Please print the entries exactly, omitting each image.

Camera calibration parameters
##############################

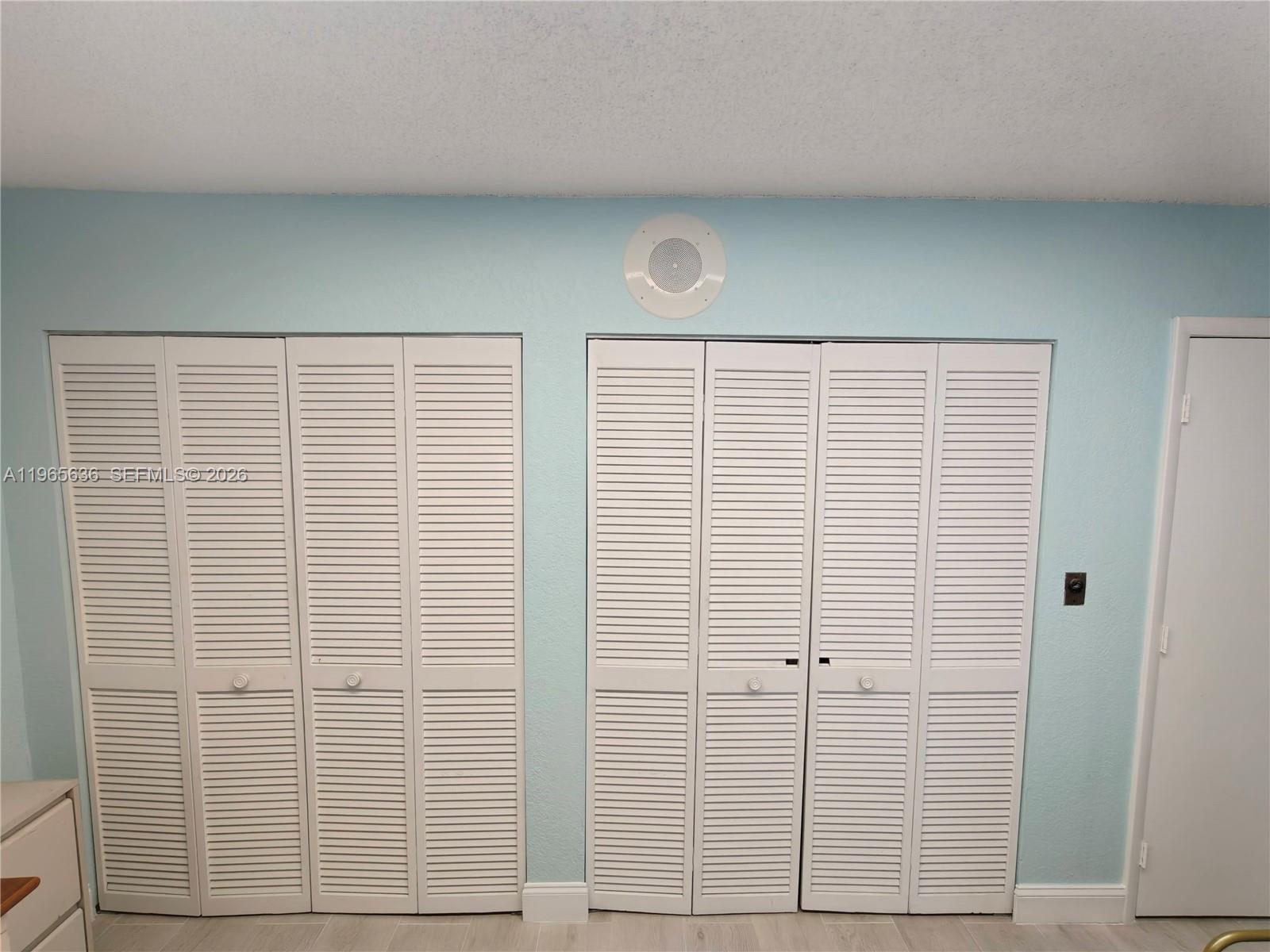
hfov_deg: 98.2
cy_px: 476
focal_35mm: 15
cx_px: 635
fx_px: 550
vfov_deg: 81.7
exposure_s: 1/120
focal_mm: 2.3
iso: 320
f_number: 2
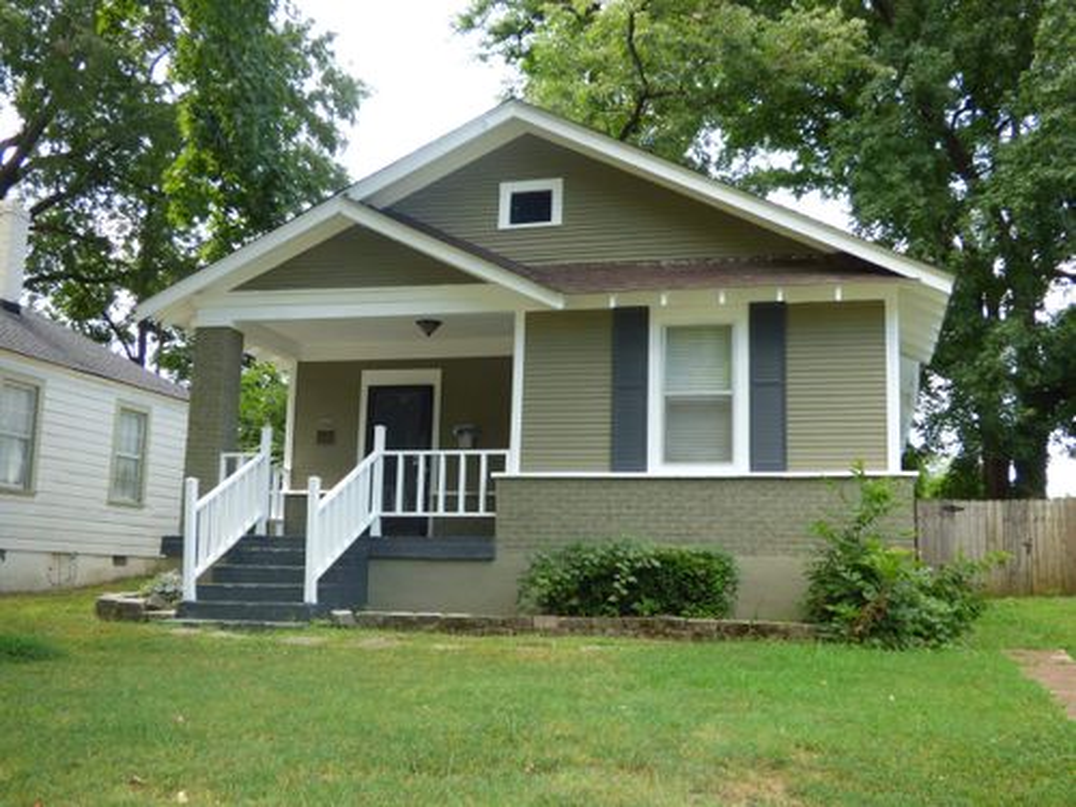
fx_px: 1181
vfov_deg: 37.7
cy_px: 404
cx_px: 538
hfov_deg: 49.0
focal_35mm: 38
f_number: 3.5
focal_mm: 6.8
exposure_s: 1/125
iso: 100
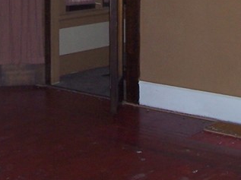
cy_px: -57
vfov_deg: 13.0
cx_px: 168
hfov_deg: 17.8
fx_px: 765
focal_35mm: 110
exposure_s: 1/60
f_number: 2.7
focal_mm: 5.6
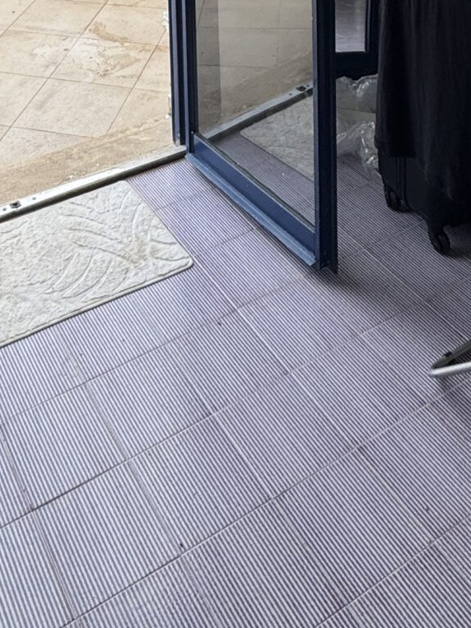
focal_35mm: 47
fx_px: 853
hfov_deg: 30.5
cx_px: 130
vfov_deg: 29.4
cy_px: -254
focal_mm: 2.22
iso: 40
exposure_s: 1/556
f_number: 2.2
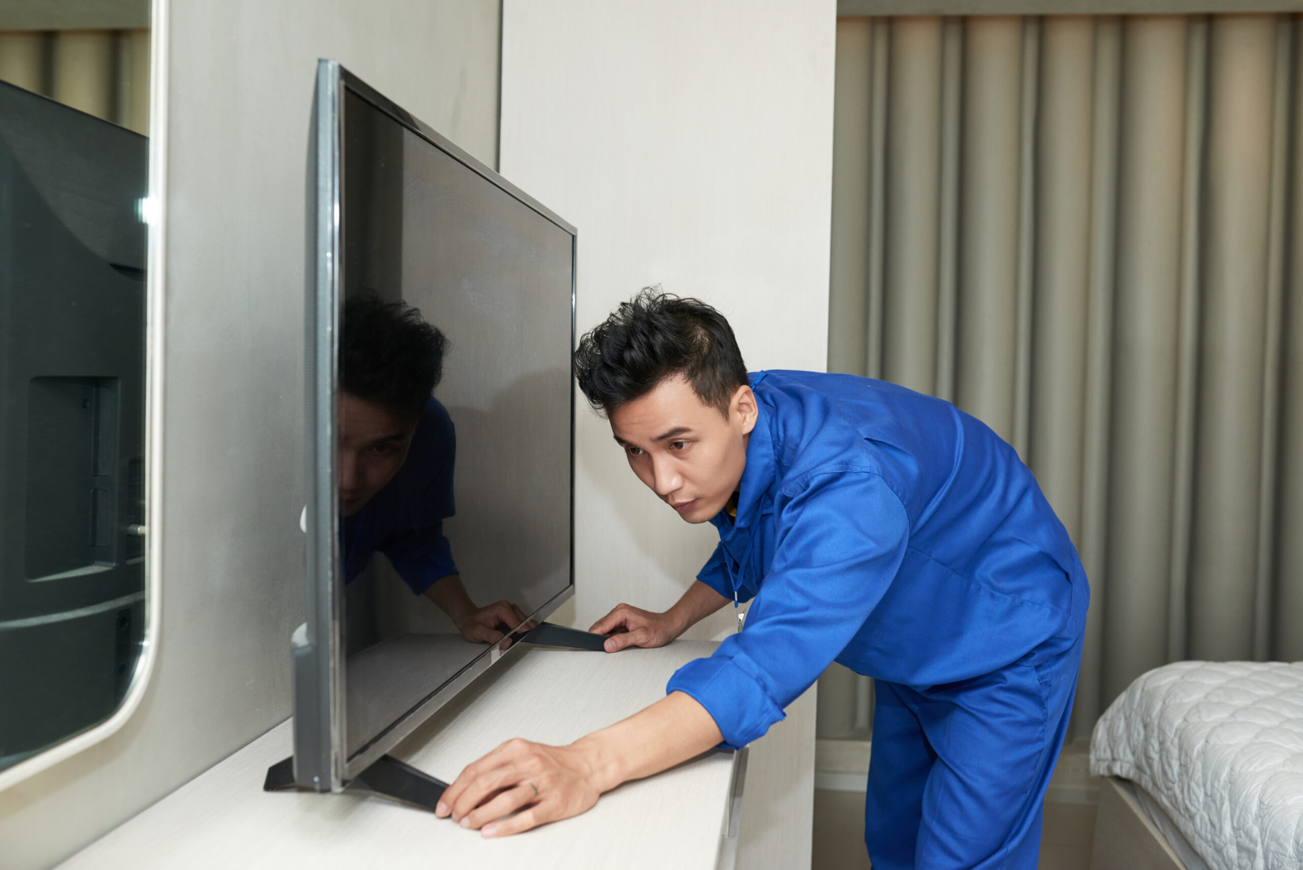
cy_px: 435
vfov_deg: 37.9
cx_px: 652
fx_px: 1267
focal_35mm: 35
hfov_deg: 54.4
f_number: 4
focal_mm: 35
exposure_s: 1/250
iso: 800
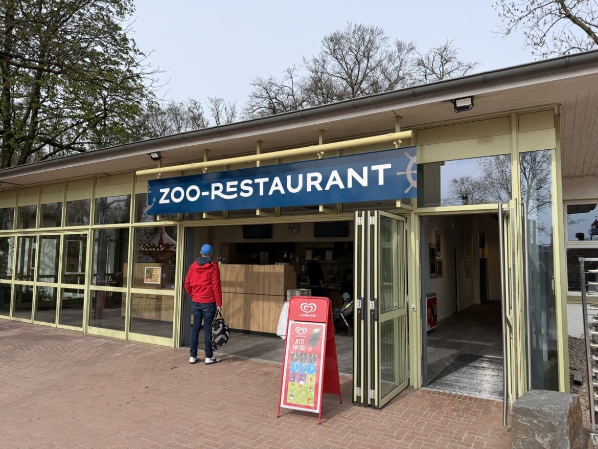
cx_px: 299
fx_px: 415
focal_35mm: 24
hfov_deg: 71.6
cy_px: 224
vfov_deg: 56.8
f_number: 1.78
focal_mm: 6.76
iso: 80
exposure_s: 1/3021
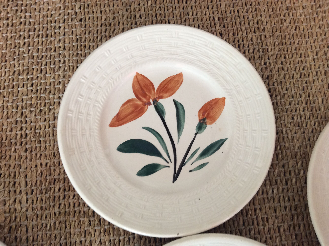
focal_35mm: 32
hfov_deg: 56.9
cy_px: 123
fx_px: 304
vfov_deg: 44.1
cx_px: 164
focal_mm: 3.3
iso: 80
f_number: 2.4
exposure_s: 1/25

##############################

**The completed task:**
hfov_deg: 98.2
cy_px: 476
focal_35mm: 15
cx_px: 635
fx_px: 550
vfov_deg: 81.7
exposure_s: 1/120
focal_mm: 2.3
iso: 320
f_number: 2
fx_px: 1181
vfov_deg: 37.7
cy_px: 404
cx_px: 538
hfov_deg: 49.0
focal_35mm: 38
f_number: 3.5
focal_mm: 6.8
exposure_s: 1/125
iso: 100
cy_px: -57
vfov_deg: 13.0
cx_px: 168
hfov_deg: 17.8
fx_px: 765
focal_35mm: 110
exposure_s: 1/60
f_number: 2.7
focal_mm: 5.6
focal_35mm: 47
fx_px: 853
hfov_deg: 30.5
cx_px: 130
vfov_deg: 29.4
cy_px: -254
focal_mm: 2.22
iso: 40
exposure_s: 1/556
f_number: 2.2
cy_px: 435
vfov_deg: 37.9
cx_px: 652
fx_px: 1267
focal_35mm: 35
hfov_deg: 54.4
f_number: 4
focal_mm: 35
exposure_s: 1/250
iso: 800
cx_px: 299
fx_px: 415
focal_35mm: 24
hfov_deg: 71.6
cy_px: 224
vfov_deg: 56.8
f_number: 1.78
focal_mm: 6.76
iso: 80
exposure_s: 1/3021
focal_35mm: 32
hfov_deg: 56.9
cy_px: 123
fx_px: 304
vfov_deg: 44.1
cx_px: 164
focal_mm: 3.3
iso: 80
f_number: 2.4
exposure_s: 1/25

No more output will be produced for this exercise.